→ To be done:
Express every line of the listing below, from the line containing "Highlight esophagus." through the end of the listing, as a JSON list of strings with one string per line and blank lines omitted. Leave the pictures out of the answer.

>> Begin Given information

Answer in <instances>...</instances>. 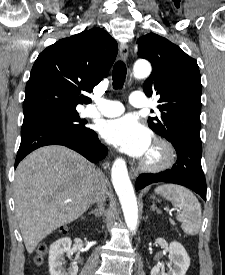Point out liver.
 <instances>
[{
	"instance_id": "1",
	"label": "liver",
	"mask_w": 225,
	"mask_h": 275,
	"mask_svg": "<svg viewBox=\"0 0 225 275\" xmlns=\"http://www.w3.org/2000/svg\"><path fill=\"white\" fill-rule=\"evenodd\" d=\"M97 173L83 156L59 145L39 148L20 162L14 201L28 253L47 235L89 209Z\"/></svg>"
}]
</instances>
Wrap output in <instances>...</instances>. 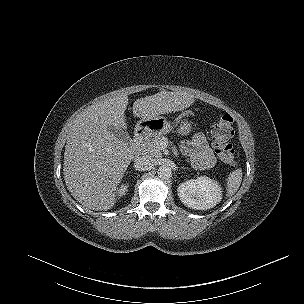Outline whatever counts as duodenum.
<instances>
[{
	"label": "duodenum",
	"instance_id": "1",
	"mask_svg": "<svg viewBox=\"0 0 304 304\" xmlns=\"http://www.w3.org/2000/svg\"><path fill=\"white\" fill-rule=\"evenodd\" d=\"M146 134L137 130L134 134V140L132 142V150L137 152L142 147L143 143L145 142Z\"/></svg>",
	"mask_w": 304,
	"mask_h": 304
}]
</instances>
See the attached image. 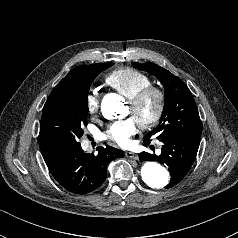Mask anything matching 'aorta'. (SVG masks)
<instances>
[{"instance_id":"aorta-1","label":"aorta","mask_w":238,"mask_h":238,"mask_svg":"<svg viewBox=\"0 0 238 238\" xmlns=\"http://www.w3.org/2000/svg\"><path fill=\"white\" fill-rule=\"evenodd\" d=\"M101 111L106 119L122 118L127 114V108L119 96H107L103 99ZM142 180L153 189H163L169 183V173L166 168L152 161H147L141 168Z\"/></svg>"}]
</instances>
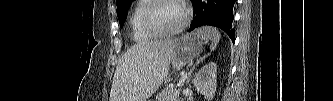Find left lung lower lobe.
<instances>
[{
	"label": "left lung lower lobe",
	"mask_w": 333,
	"mask_h": 101,
	"mask_svg": "<svg viewBox=\"0 0 333 101\" xmlns=\"http://www.w3.org/2000/svg\"><path fill=\"white\" fill-rule=\"evenodd\" d=\"M236 0H192L194 6V20L189 31L202 25L216 26L224 30L233 43L235 42V31L232 28L233 6Z\"/></svg>",
	"instance_id": "1"
}]
</instances>
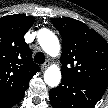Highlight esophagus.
Listing matches in <instances>:
<instances>
[{"label":"esophagus","instance_id":"34e87169","mask_svg":"<svg viewBox=\"0 0 108 108\" xmlns=\"http://www.w3.org/2000/svg\"><path fill=\"white\" fill-rule=\"evenodd\" d=\"M49 66V61L45 62L44 64L41 65V69L45 70Z\"/></svg>","mask_w":108,"mask_h":108}]
</instances>
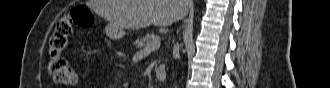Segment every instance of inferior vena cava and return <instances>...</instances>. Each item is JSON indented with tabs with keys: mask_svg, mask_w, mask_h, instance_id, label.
Segmentation results:
<instances>
[{
	"mask_svg": "<svg viewBox=\"0 0 330 88\" xmlns=\"http://www.w3.org/2000/svg\"><path fill=\"white\" fill-rule=\"evenodd\" d=\"M178 50V45H175L174 46V51H177Z\"/></svg>",
	"mask_w": 330,
	"mask_h": 88,
	"instance_id": "1",
	"label": "inferior vena cava"
}]
</instances>
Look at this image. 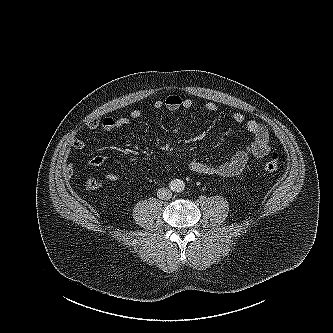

>> End Given information

→ Reply to the exercise:
[
  "Highlight esophagus.",
  "Listing matches in <instances>:",
  "<instances>",
  "[{\"label\":\"esophagus\",\"instance_id\":\"34e87169\",\"mask_svg\":\"<svg viewBox=\\\"0 0 108 108\\\" xmlns=\\\"http://www.w3.org/2000/svg\\\"><path fill=\\\"white\\\" fill-rule=\\\"evenodd\\\" d=\\\"M49 66V61L45 62L44 64L41 65V69L45 70Z\\\"/></svg>\",\"mask_w\":108,\"mask_h\":108}]",
  "</instances>",
  "Segment every instance of inferior vena cava and return <instances>...</instances>. Each item is JSON indented with tabs with keys: mask_svg, mask_w, mask_h, instance_id, label.",
  "Segmentation results:",
  "<instances>",
  "[{",
  "\t\"mask_svg\": \"<svg viewBox=\\\"0 0 330 88\\\" xmlns=\\\"http://www.w3.org/2000/svg\\\"><path fill=\\\"white\\\" fill-rule=\\\"evenodd\\\" d=\\\"M178 50V45H175L174 46V51H177Z\\\"/></svg>\",",
  "\t\"mask_w\": 330,",
  "\t\"mask_h\": 88,",
  "\t\"instance_id\": \"1\",",
  "\t\"label\": \"inferior vena cava\"",
  "}]",
  "</instances>",
  "Look at this image. "
]